Wednesday, May 8, 2013

Social Media and The Future Winds of Change

There's two aspects to social media that I want to highlight today.  The first is something that some people will already have thought about, especially those with a technically minded outlook on the future.   The second is something that likely hasn't shown up on corporate radars yet - but will have to be confronted at some point in the next five years or so.

First is Respect and Social Media.
To some it may be common sense that corporations need to respect social media.  Given that the masses have a voice and can communicate amongst each other as well as with the corporations themselves in a public forum, it behooves these corporations to a) embrace Social Media and b) respect it.

What we see right now in social media is often the equivalent of what we saw in the old Internet, where it wasn't so much of a "two-way communications" means as it was a "broadcast" means.  Corporate websites were often nothing more than an online billboard for their brand or product/service.  

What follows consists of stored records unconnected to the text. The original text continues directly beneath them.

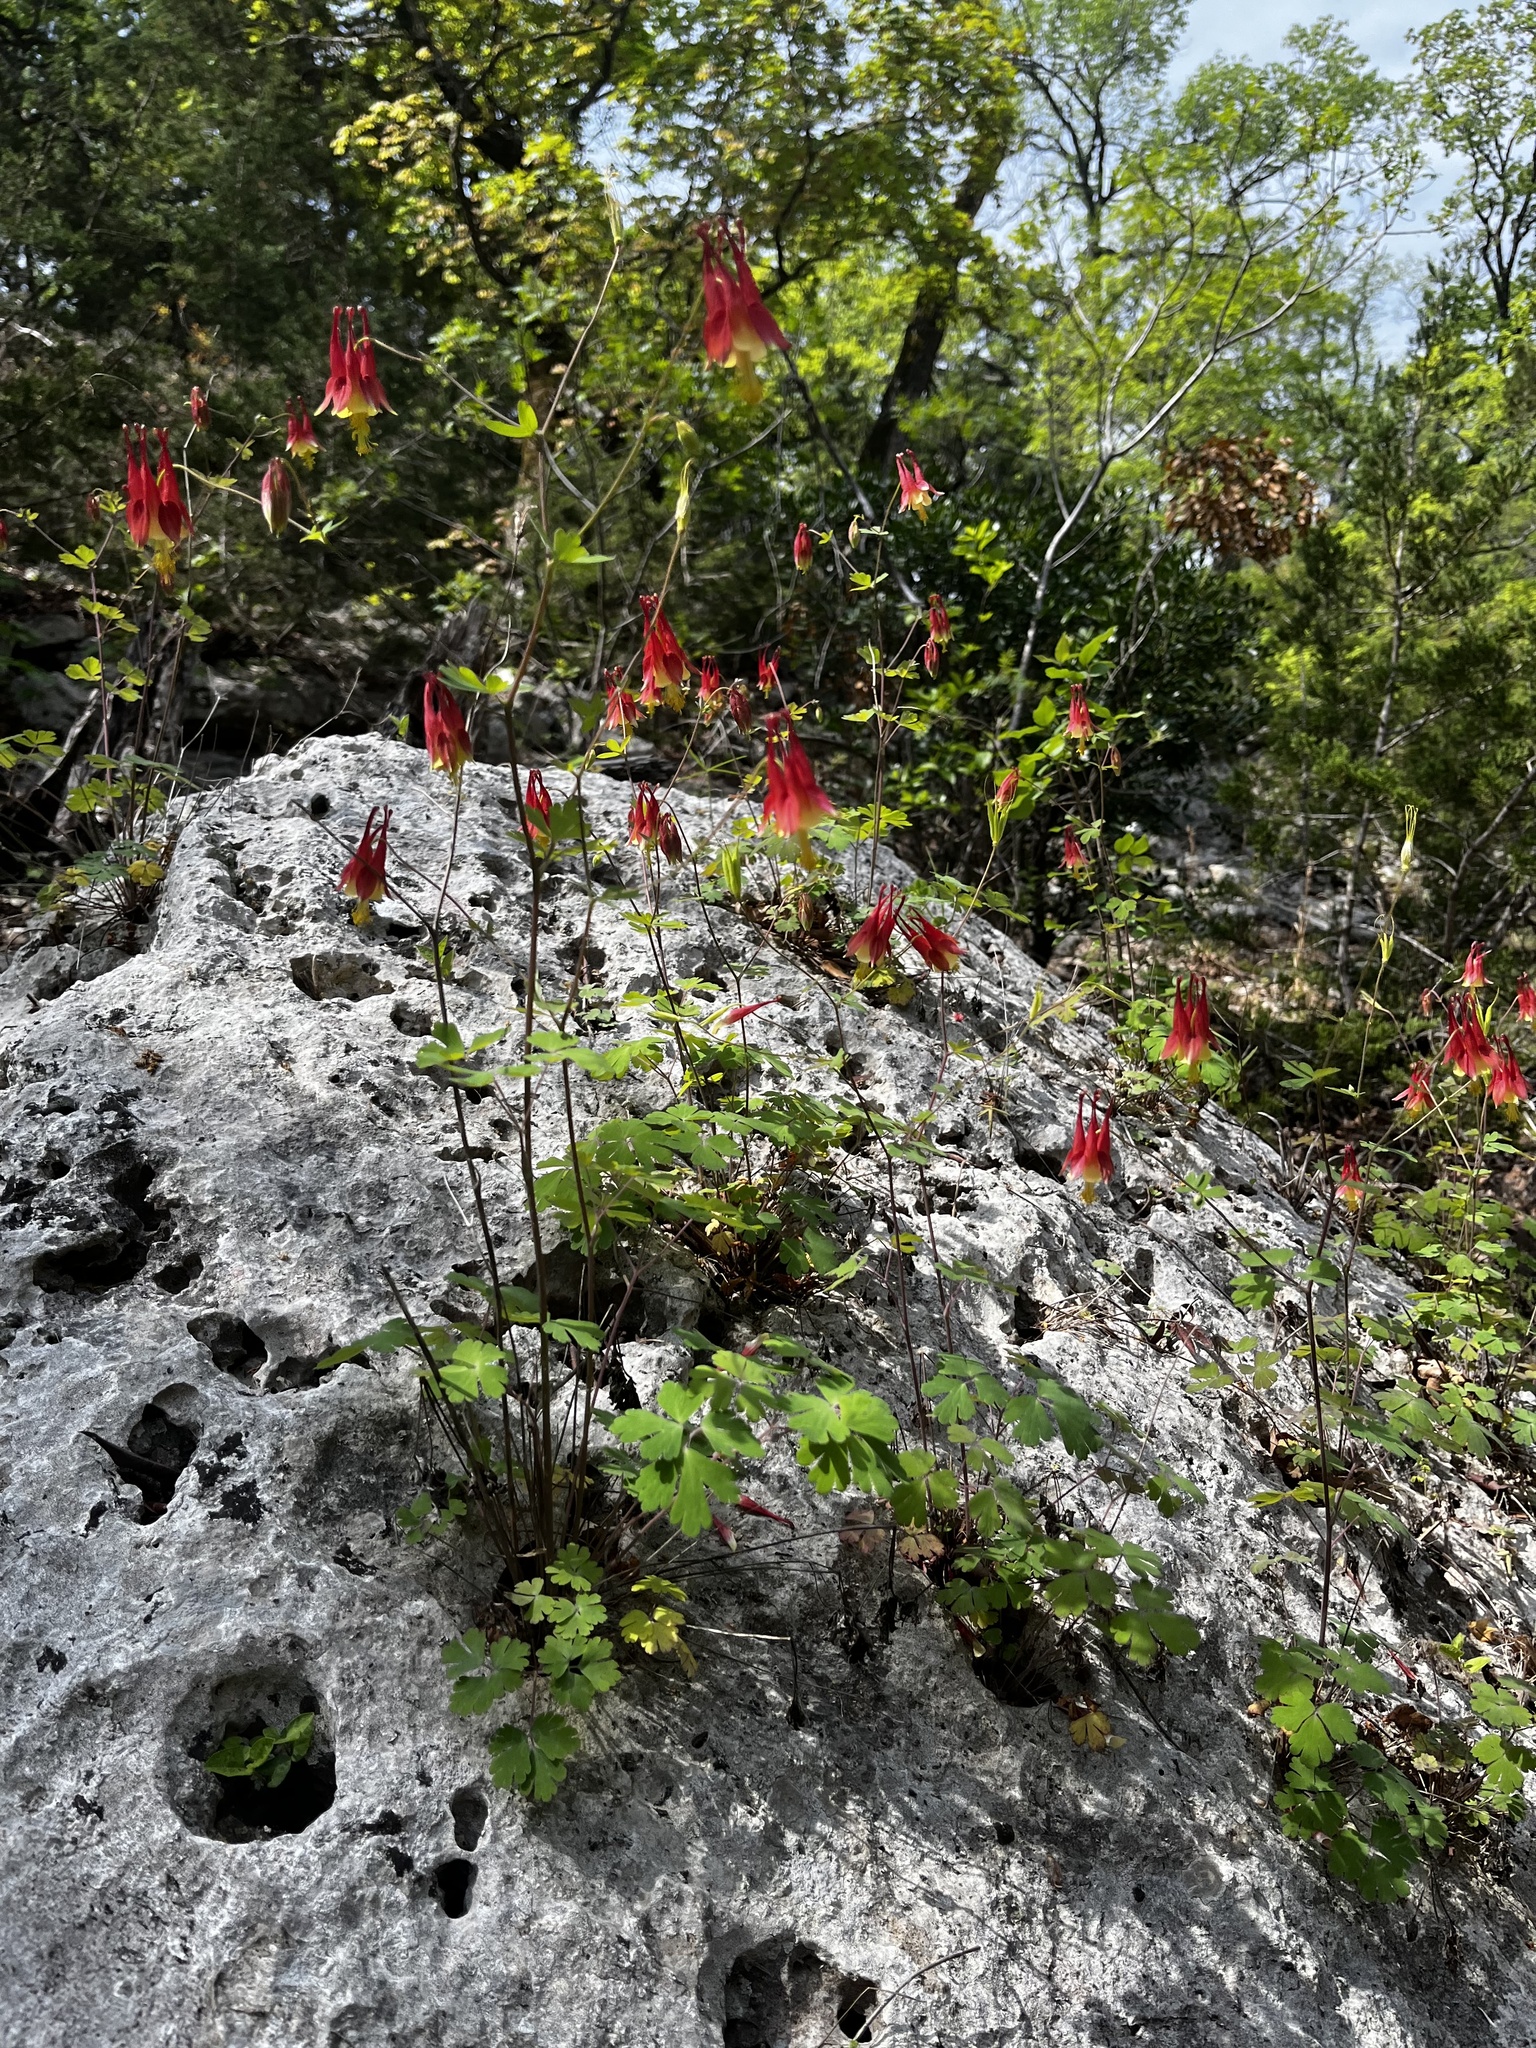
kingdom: Plantae
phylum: Tracheophyta
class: Magnoliopsida
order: Ranunculales
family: Ranunculaceae
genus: Aquilegia
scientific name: Aquilegia canadensis
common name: American columbine
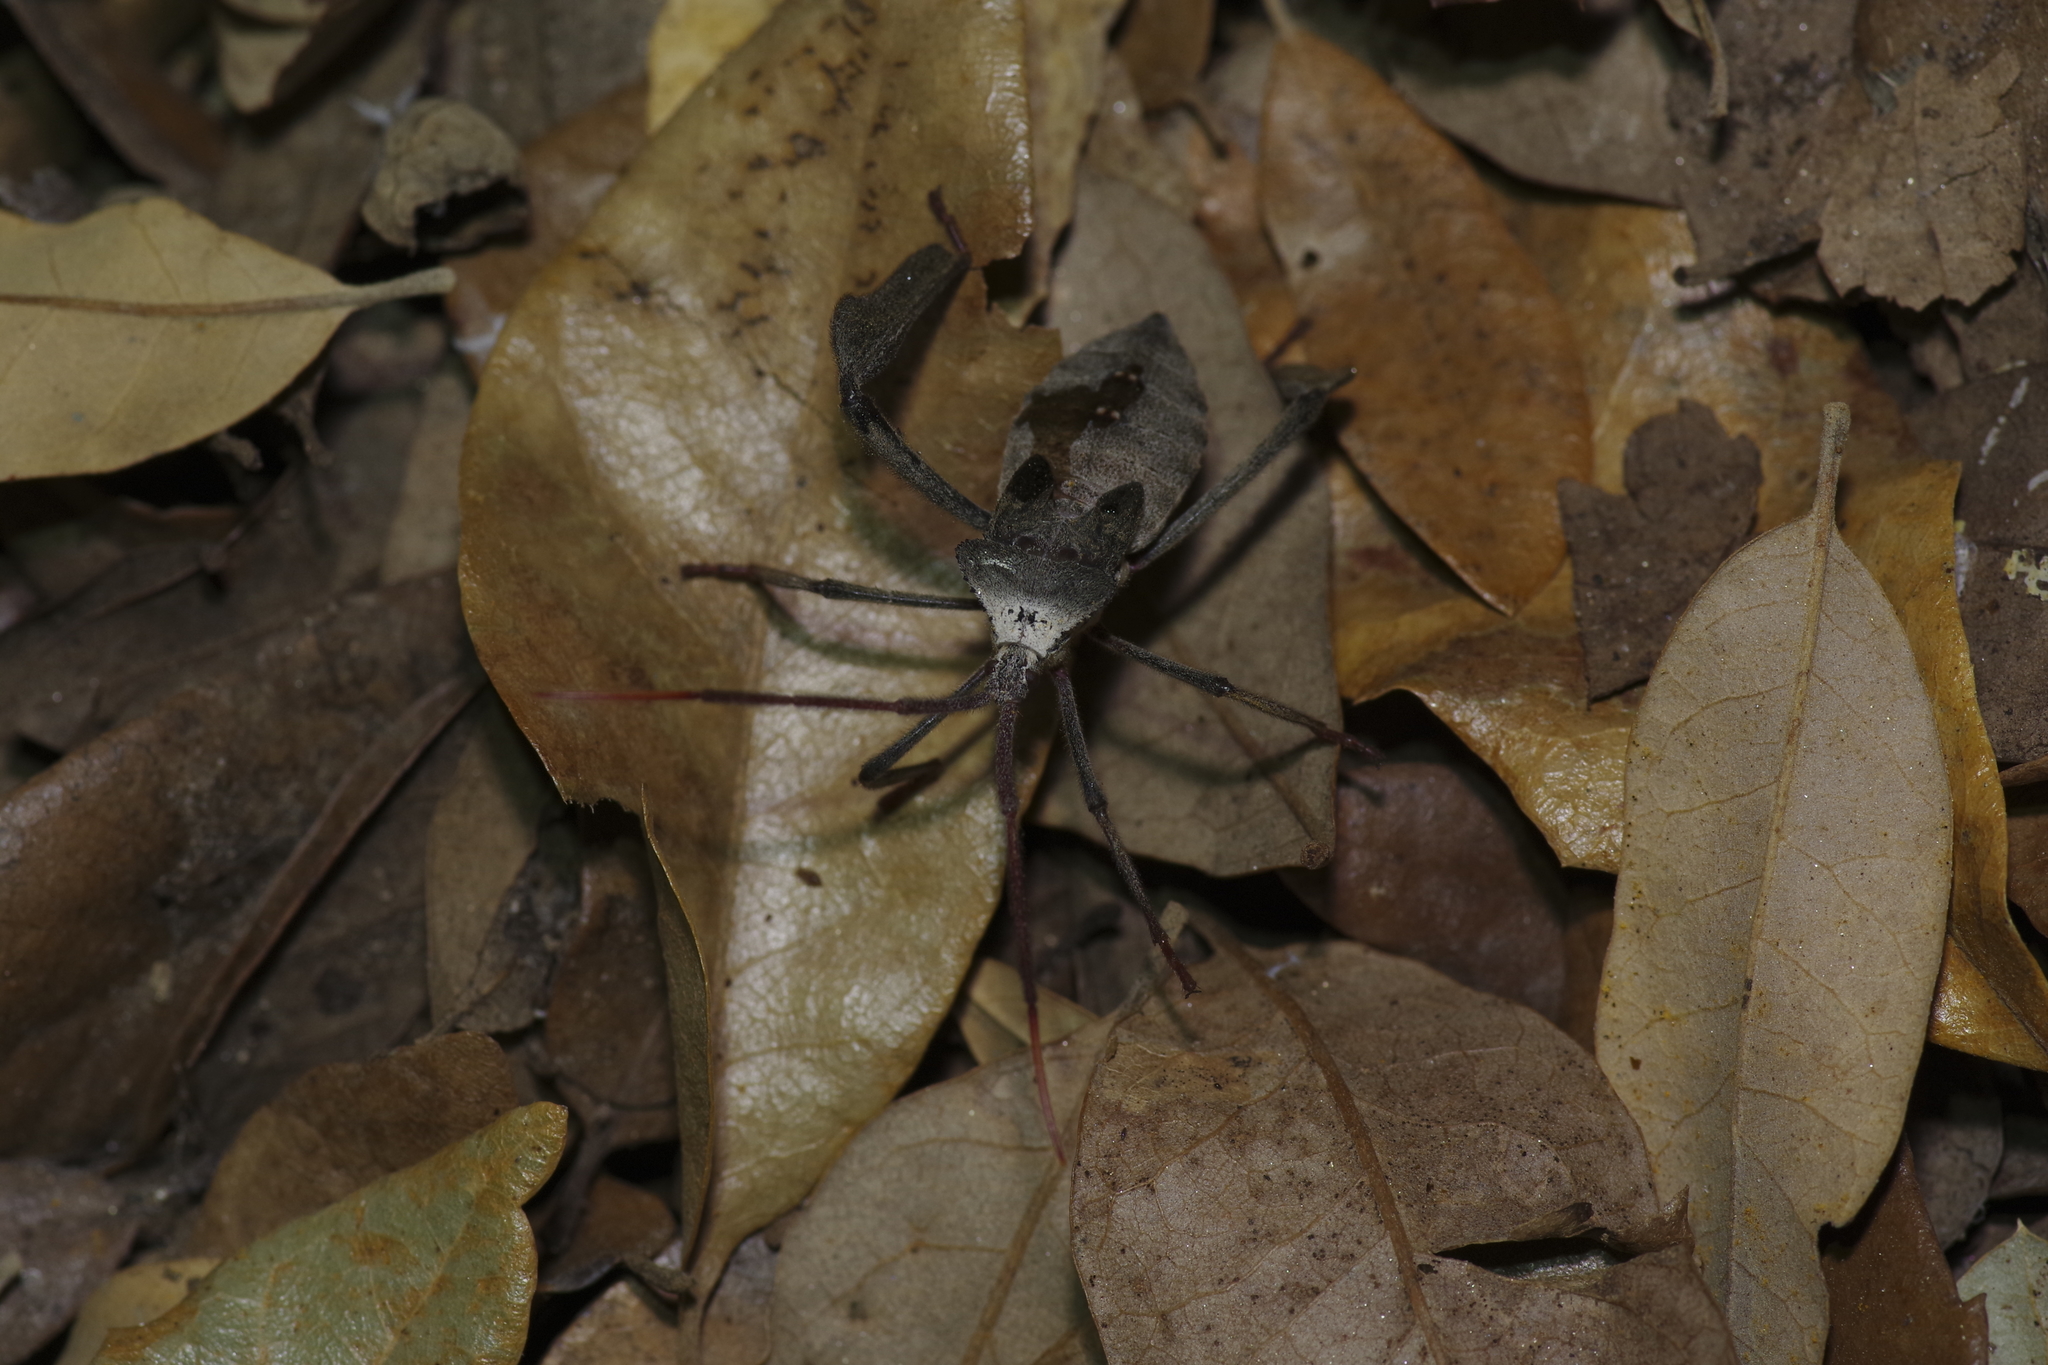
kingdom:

The same often occurs on Facebook and Twitter - but what we are seeing are corporations changing their stance on this, because the if they don't adapt, then the public rips them to pieces for not respecting Social Media as a valid communications tool.

The second item I want to point out is corporate data and the means to access it.
It is invisibly leaking onto the Internet at a very rapid rate.  Whilst big brands have been busy pushing their brand to the punters, they've taken their eye off the ball as to what transformation is taking place.  Information that used to be private to the corporations is now accessible to the masses, if they feel inclined to gather it up.

Let's imagine I want to find out what the biggest problem with some 2010 version of a car from Ford was.  In the old days, only Ford would know the answer to the question, but now I can set up a Facebook page and simply ask the public to submit their opinions… Now the information is public and everyone can see the results - including the competition.

Another example might be that I want to enquire about the quality of animal handling at my local airport.  Whereas in the old days I could only see a public facing customer enquiries department for things like this, now I can go on LinkedIn and find a baggage handler and ask them directly to show me photos of anything that's wrong.

This leakage of corporate information is speeding up quickly.  After all, how often do you think people with a smartphone log in to a service like LinkedIn or Google+ and allow these services to automatically slurp up photos of sensitive work areas, or share contact information that includes private corporate directory contacts so as to help the person find his or her friends, without thinking about the need to keep things separate?

Do you think the average corporation is up to speed on the scale of this issue?

When this second issue finally breaks into the collective conscience in a big way, I think we can expect some interesting "fireworks" as the battle over Social Media goes from a public forum that corporations also participate in, to a forum that the corporations want to control so they can police this information.